Here’s an overview of Pence’s record on reproductive rights, both as a member of Congress representing Indiana from 2001 to 2013, and as governor of Indiana from 2013 to 2016.

He launched the GOP’s national war on Planned Parenthood

As Sarah Kliff explained for Vox, Pence started introducing bills to defund Planned Parenthood at the federal level in 2007. He did so every year until 2011, when his efforts finally got traction — and nearly caused a government shutdown.

As I’ve explained, Pence wasn’t the first to think of the idea. Republicans have been trying to defund Planned Parenthood at the state level since the late 1970s, as part of a broader strategy to make abortion less affordable and accessible.
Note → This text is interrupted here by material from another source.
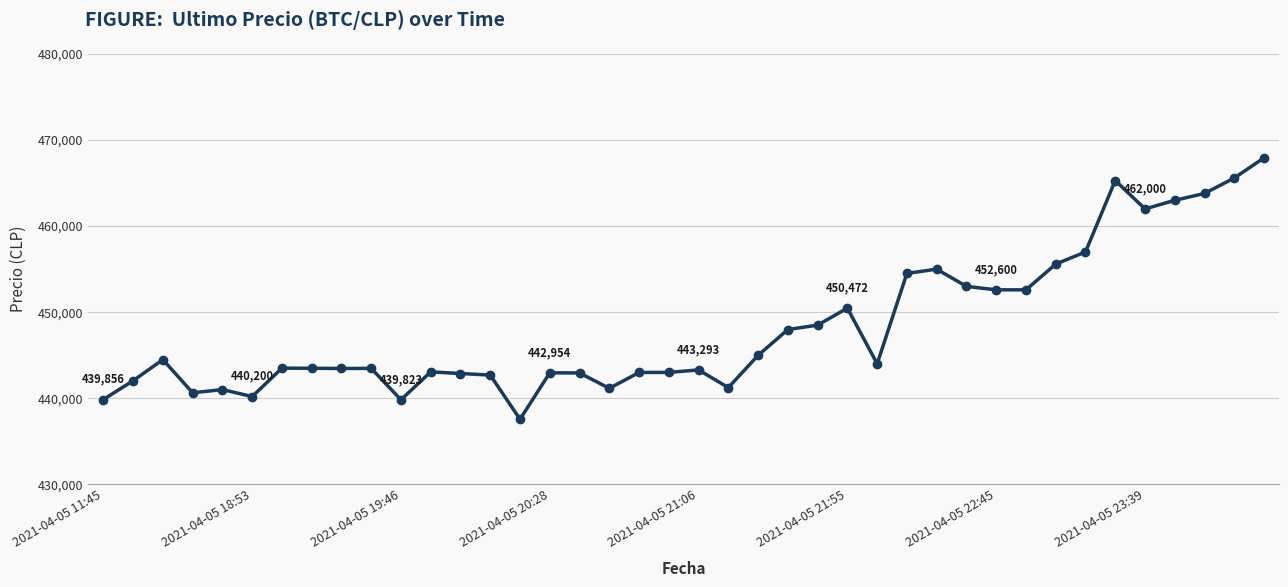

What is the maximum value shown in the chart?

467932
But Pence is the one who turned defunding Planned Parenthood from a fringe issue into a mainstream GOP priority. Republicans voted nine times to defund the organization in the last Congress alone, and they’ve promised to try again this year.
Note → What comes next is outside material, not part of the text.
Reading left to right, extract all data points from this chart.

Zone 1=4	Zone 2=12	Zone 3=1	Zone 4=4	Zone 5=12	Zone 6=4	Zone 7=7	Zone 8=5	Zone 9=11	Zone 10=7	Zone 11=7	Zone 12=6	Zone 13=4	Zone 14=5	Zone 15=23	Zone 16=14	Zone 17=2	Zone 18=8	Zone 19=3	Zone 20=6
He sponsored extreme anti-abortion bills in Congress

One bill would have essentially re-defined rape for the specific purposes of abortion access. The Hyde Amendment already blocks the use of federal funds to pay for abortions except in the case of rape, incest, or to save the woman’s life. But Pence’s bill would have limited that rape exception to cases of “forcible” rape — an outdated, overly limited definition of rape that the federal government no longer uses.

Pence also introduced “personhood” legislation that would have defined a fertilized egg as a person. That would have outlawed abortion, and possibly some forms of contraception, as a result. Similar bills have repeatedly been rejected by voters as too extreme, even in states like Mississippi.
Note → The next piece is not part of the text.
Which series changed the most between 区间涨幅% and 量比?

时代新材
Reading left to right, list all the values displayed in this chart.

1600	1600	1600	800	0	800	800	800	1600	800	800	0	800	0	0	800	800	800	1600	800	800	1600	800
Neither of those bills passed.

He signed every anti-abortion bill that crossed his desk as governor of Indiana

As governor, Pence signed at least eight anti-abortion bills passed by the Indiana legislature.

The most notable of these was a massive omnibus anti-abortion bill Pence signed in March of last year — which was later blocked by a judge because it unconstitutionally limited women’s right to abortion.

That bill would have required all fetal tissue to be cremated or buried. Pence said this would ensure “dignified final treatment of the unborn.”

In practice, however, the provision would have indirectly banned fetal tissue donation for research, and made abortion more expensive by essentially requiring funerary services for fetuses — no matter what stage of development. (That part of the bill inspired women to start a “Periods for Pence” campaign to call his office and tell staffers about their periods, just in case they were having a miscarriage the state would need to be notified about.)

The bill also prohibited “discrimination” against a fetus “based only on the unborn child’s sex, race, color, national origin, ancestry or disability, including Down syndrome.” In practice, it kept women from choosing abortion in cases of serious anomalies, and encouraged doctors to unconstitutionally scrutinize a woman’s motives for seeking abortion.

Other anti-abortion provisions Pence signed as governor of Indiana included:

  • Restricting funding for Planned Parenthood, forcing five clinics to close — including one clinic that had been the only HIV testing center in all of Scott County, which experienced an HIV outbreak a few years later.
  • Signing a bill, which was later blocked by a judge, designed to shut down a Planned Parenthood clinic that only provided medication abortions, not surgical ones, by requiring medication abortion providers to meet hospital-like facility standards.
  • Banning private insurance coverage of abortion, with no exceptions for fetal anomalies or for nonfatal maternal health conditions.

When Trump chose Mike Pence as his running mate he sent a strong signal to the pro-life movement, which had been wary about Trump’s record on abortion, that he would take their side. And from Trump’s promises to appoint Supreme Court justices who would overturn Roe v. Wade to his recent reinstatement and massive expansion of the global gag rule, it’s clear that Pence will have a strong influence on reproductive rights policy in the White House.